Patent US20140335759 - Slot car with spin-out recovery system - Google Patente

It's a bit hard to read, as it's translated from French. The cars designed for this set do not have a normal guide pin. The guides for this set are shaped like an inverted T. The cars cannot de-slot. The gimmick is the power cuts off to the car if it reaches a certain angle to the rail, and will sit for a predetermined amount of time to simulate the time it would take to reset the car for a spin out. That's what I got from the link I found
, anyways. By the way, loisirs translates to hobby in French.


----------



## FullyLoaded (Apr 19, 2006)

From my slot car days...I think this was around 1990 or so, Ideal attempted to bring their slot car line back to the North American market. The sets gave you two extra car bodies, they used modified original Ideal TCR molds such as the 1979 Firebird T/A but with an oversized chrome motor added. It is a little confusing as they used the Ideal TCR name on slotted track. As mentioned above, the drawback was the cars couldn't be used on other track without major modification to the guide pin or plastic guide flag. The track looked like the European French Ideal slotted system. Really weird attempt which didn't go anywhere. I have no idea why they tried as Marchon MR-1 was considered the lower cost choice for HO slot racing compared to Tomy AFX and Tyco at the time. One last thing was the price point on the sets weren't much cheaper. I remember finding a set on Clearance and then flipping it after taking a look what was inside. The chassis was a slotted version updated with a can Mabuchi motor similar to what the Tomy Turbo chassis used. 
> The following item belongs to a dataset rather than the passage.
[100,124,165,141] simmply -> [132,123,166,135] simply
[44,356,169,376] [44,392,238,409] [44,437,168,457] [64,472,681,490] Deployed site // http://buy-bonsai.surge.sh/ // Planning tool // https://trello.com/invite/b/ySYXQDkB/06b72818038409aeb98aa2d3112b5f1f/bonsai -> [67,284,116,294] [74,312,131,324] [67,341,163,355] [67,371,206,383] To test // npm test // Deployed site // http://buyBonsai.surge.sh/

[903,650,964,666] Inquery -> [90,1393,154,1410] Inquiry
I did a little digging via Google, this was actually under the Majorette line-up. Here is a link to the Firebird I mentioned: Majorette 5610 Pontiac Firebird " Hollywood Daredevils " Red / Yellow / White - HOSlotCars - The Place for collectors of HO Scale Slot Cars 

Earlier Ideal TCR versions that came slotless and slotted: Ideal TCR 47423 Pontiac Firebird Trans Am Yellow / Red - HOSlotCars - The Place for collectors of HO Scale Slot Cars

Set photo thanks to HOSlotCars.com: Majorette Sets Hollywood Daredevils - HOSlotCars - The Place for collectors of HO Scale Slot Cars_


----------



## rdm95 (May 8, 2008)

I don't see anything different about the shape of the slot in the track other than maybe being a bit wider than say Tyco or AFX..?


----------



## FullyLoaded (Apr 19, 2006)

The guide pin on those Majorette Ideal TCR slotted chassis was about double the size thus the increase width of the slot in the later slotted Ideal track as you showed. I have no idea why the change. I would assume Tyco and Tomy cars would run on that track without any major problems but you couldn't run the Majorette cars on Tyco or Tomy track due to the huge guide pin. The pin was not a simple change either.


I think in the past those Majorette Ideal TCR slotted cars have been discussed here on the boards. They used some older Ideal TCR molds and some newer ones such as a 1994 Mustang GT. They weren't common in the stores and I recall finding the set I examined and then promptly traded it.


----------